(Input material Opens)

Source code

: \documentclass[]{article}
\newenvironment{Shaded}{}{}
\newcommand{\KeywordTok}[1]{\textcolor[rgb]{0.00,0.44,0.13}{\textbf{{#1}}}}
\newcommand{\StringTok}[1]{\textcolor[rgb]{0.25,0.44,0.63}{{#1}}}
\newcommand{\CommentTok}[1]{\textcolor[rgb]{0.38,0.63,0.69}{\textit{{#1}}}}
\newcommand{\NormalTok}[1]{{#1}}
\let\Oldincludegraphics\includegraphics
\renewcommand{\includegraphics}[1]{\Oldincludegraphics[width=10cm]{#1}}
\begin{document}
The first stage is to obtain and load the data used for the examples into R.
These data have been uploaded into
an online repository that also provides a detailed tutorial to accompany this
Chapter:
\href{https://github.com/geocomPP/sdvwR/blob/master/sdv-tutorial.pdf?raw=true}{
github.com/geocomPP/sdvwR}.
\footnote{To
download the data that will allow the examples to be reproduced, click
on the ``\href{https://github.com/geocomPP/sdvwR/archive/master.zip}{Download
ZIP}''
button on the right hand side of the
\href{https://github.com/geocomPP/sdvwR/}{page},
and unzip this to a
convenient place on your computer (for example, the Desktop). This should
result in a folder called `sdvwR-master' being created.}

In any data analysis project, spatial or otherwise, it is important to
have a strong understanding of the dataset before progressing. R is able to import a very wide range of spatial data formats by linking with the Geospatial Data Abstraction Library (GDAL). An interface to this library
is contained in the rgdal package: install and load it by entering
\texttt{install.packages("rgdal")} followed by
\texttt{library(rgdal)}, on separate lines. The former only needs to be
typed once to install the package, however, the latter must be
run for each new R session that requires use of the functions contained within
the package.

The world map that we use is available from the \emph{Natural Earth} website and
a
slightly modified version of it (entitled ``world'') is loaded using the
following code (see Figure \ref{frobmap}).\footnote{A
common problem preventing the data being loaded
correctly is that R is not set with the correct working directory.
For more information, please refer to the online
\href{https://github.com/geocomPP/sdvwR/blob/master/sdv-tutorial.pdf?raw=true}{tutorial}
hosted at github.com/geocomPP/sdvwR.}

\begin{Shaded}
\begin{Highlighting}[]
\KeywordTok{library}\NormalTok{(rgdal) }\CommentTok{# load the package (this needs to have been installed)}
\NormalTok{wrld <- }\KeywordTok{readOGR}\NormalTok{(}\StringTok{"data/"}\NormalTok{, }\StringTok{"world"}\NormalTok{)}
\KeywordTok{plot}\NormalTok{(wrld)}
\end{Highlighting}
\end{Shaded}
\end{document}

(Input material Closes)

**Task details**
Reproducing the whole listing above is not the task. Copy exactly only the lines from the one with "and unzip this to a" to the one with "In any data", both kept.

**Task response**
and unzip this to a
convenient place on your computer (for example, the Desktop). This should
result in a folder called `sdvwR-master' being created.}

In any data analysis project, spatial or otherwise, it is important to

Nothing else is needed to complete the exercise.